*Instructions for the task:*
An exact reproduction of the entries is needed. Keep all pictures out of it.

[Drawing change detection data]
+ + + +
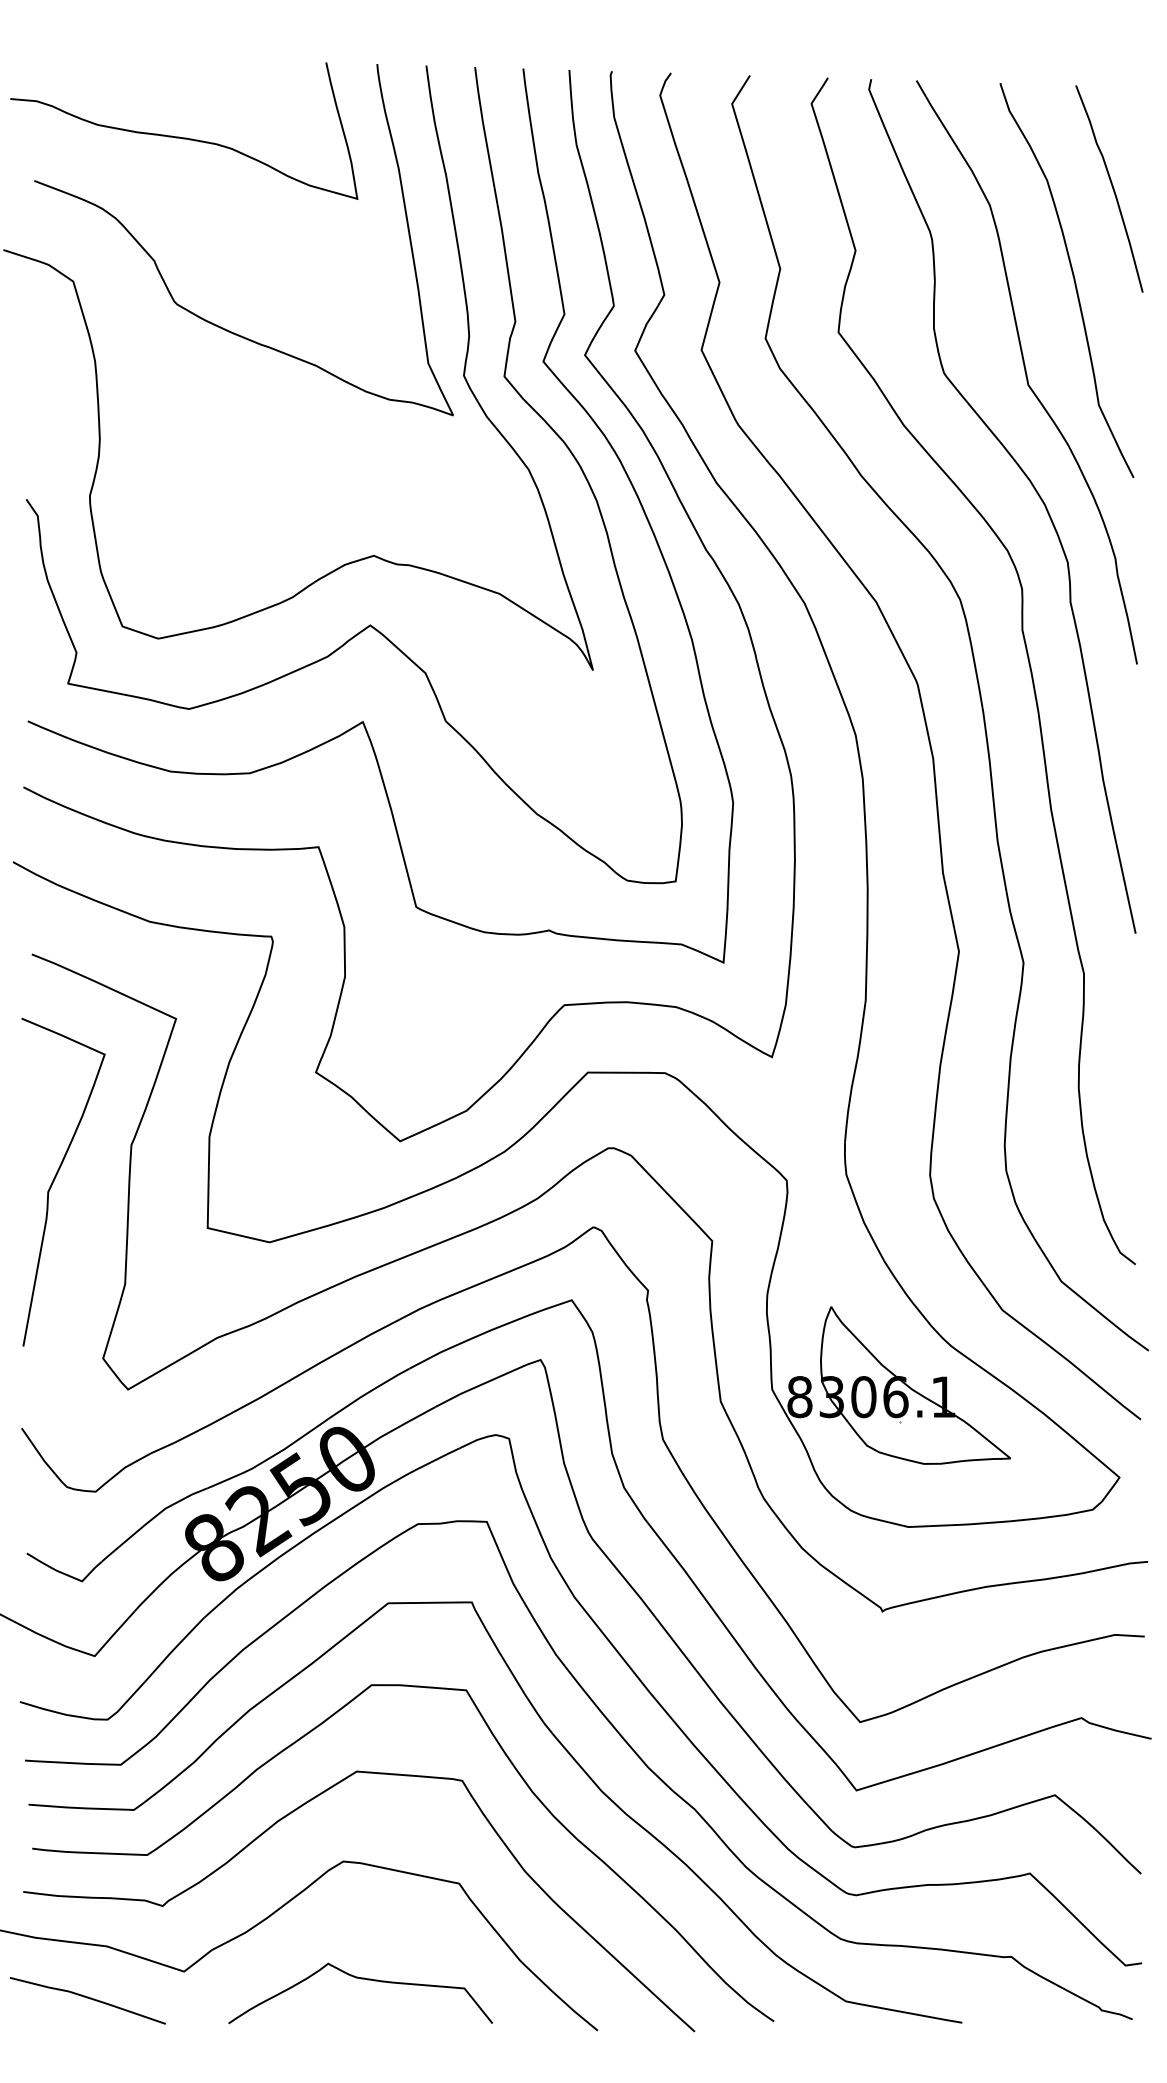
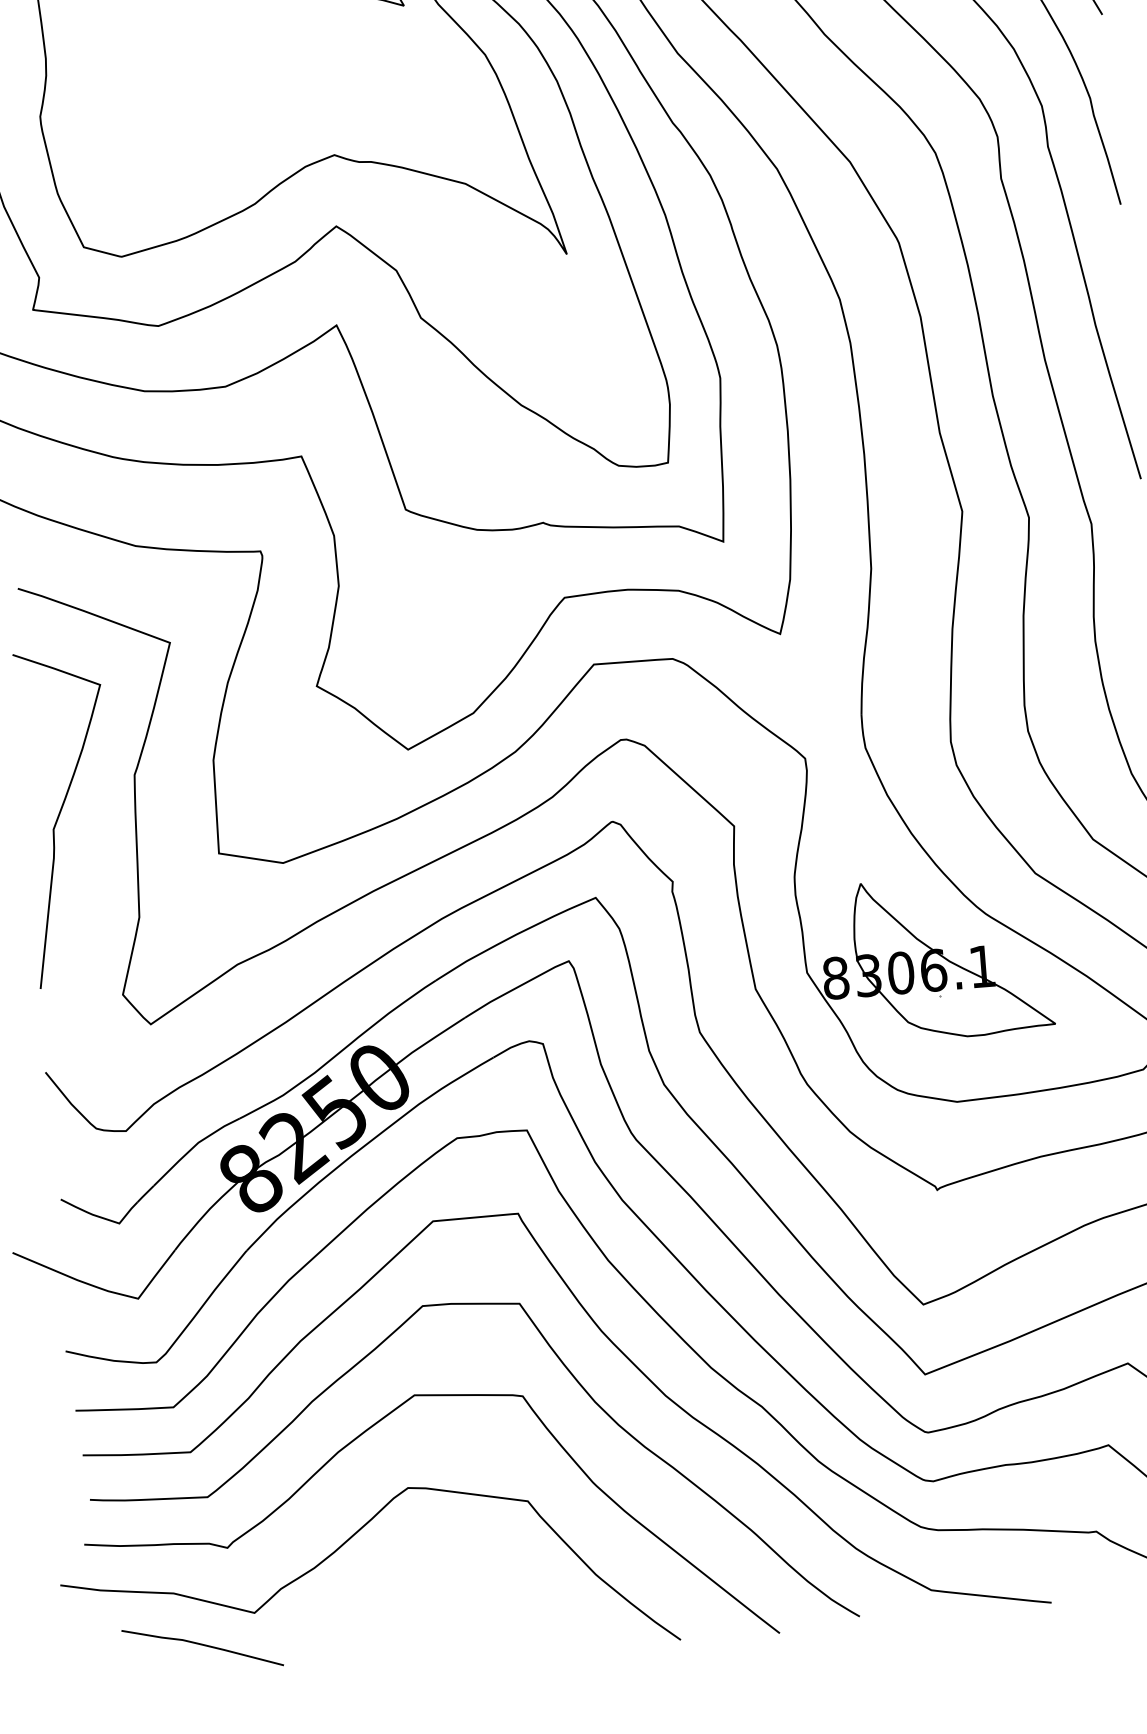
curve: (361, 1979) -> (435, 1606), removed
curve: (87, 1998) -> (202, 1645), moved

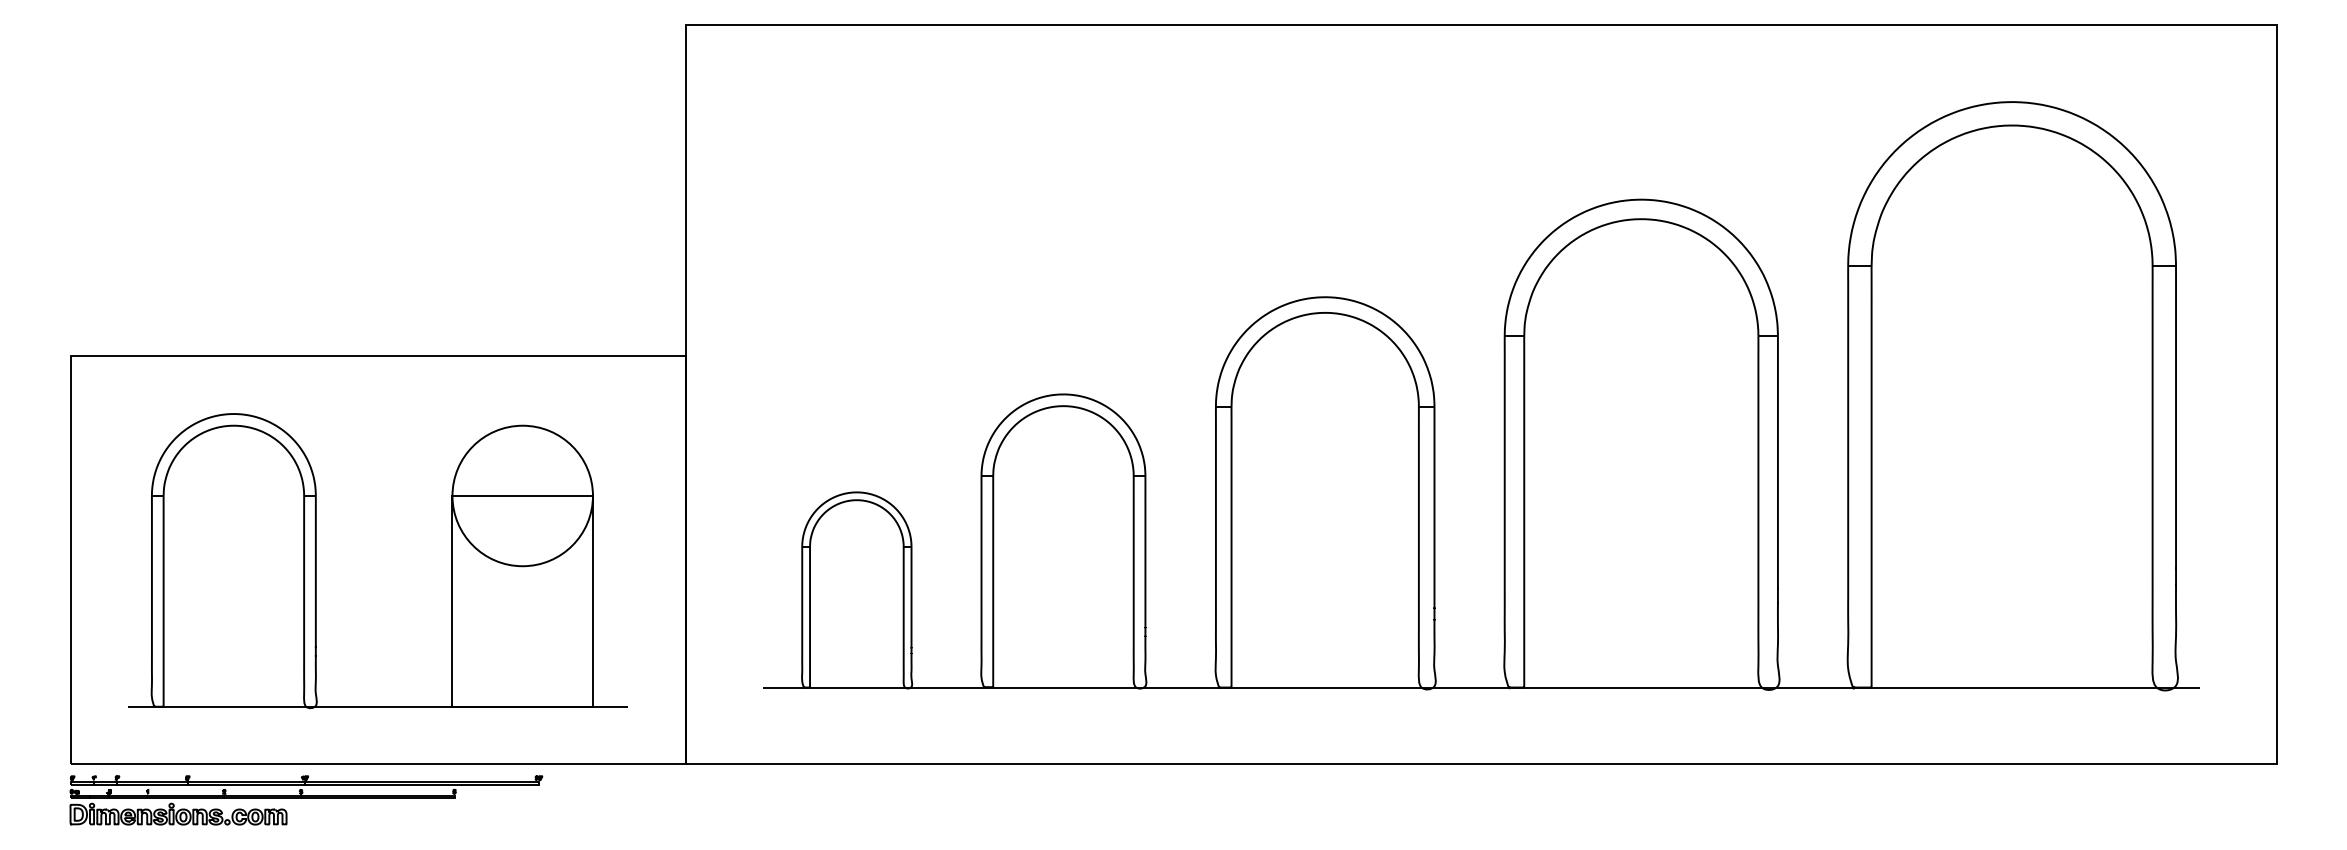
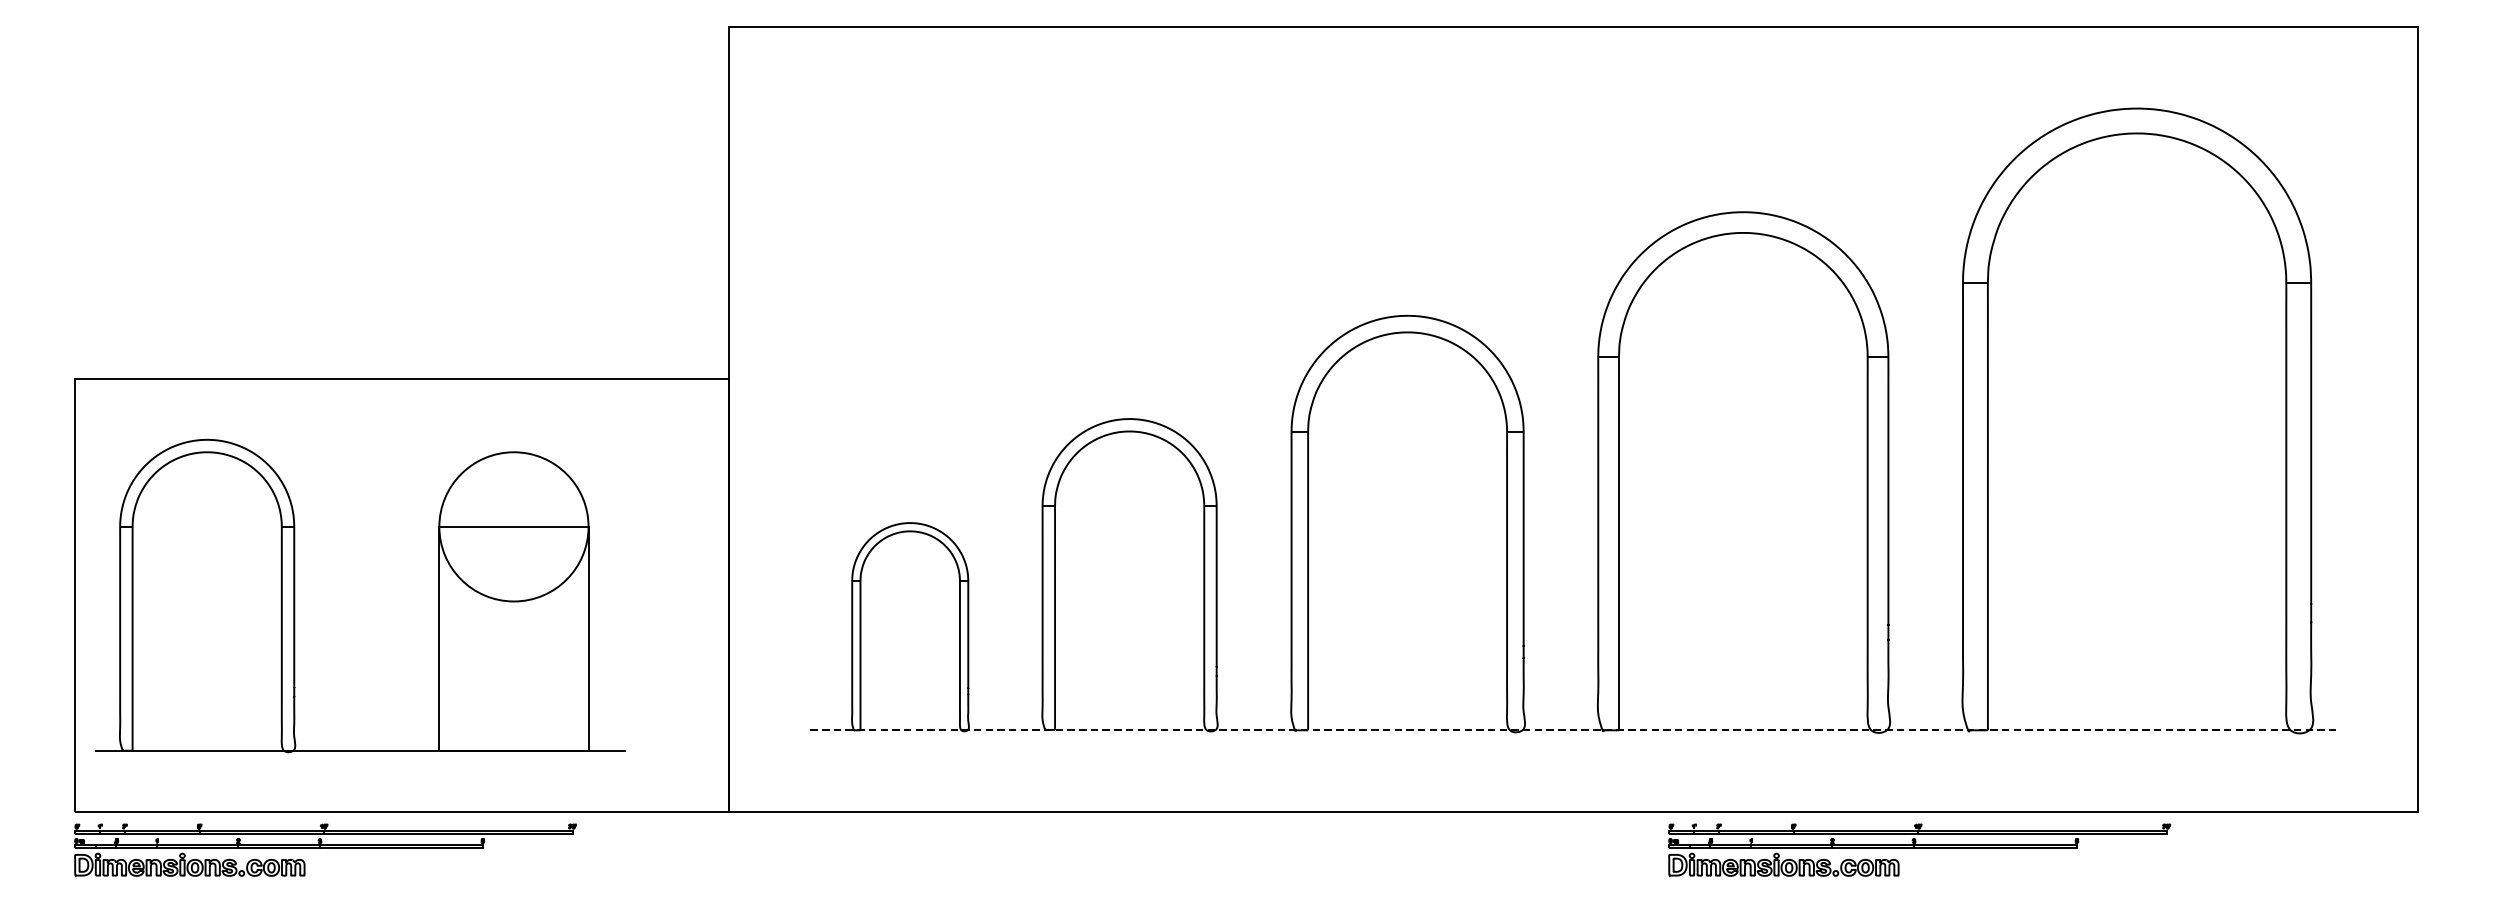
part: (316, 561) -> (294, 596), moved
line: (1481, 687) -> (1573, 730), solid -> dashed
part: (1807, 800) -> (1919, 850), added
+ + + +
*Written response:*
curve: (361, 1979) -> (435, 1606), removed
curve: (87, 1998) -> (202, 1645), moved

part: (316, 561) -> (294, 596), moved
line: (1481, 687) -> (1573, 730), solid -> dashed
part: (1807, 800) -> (1919, 850), added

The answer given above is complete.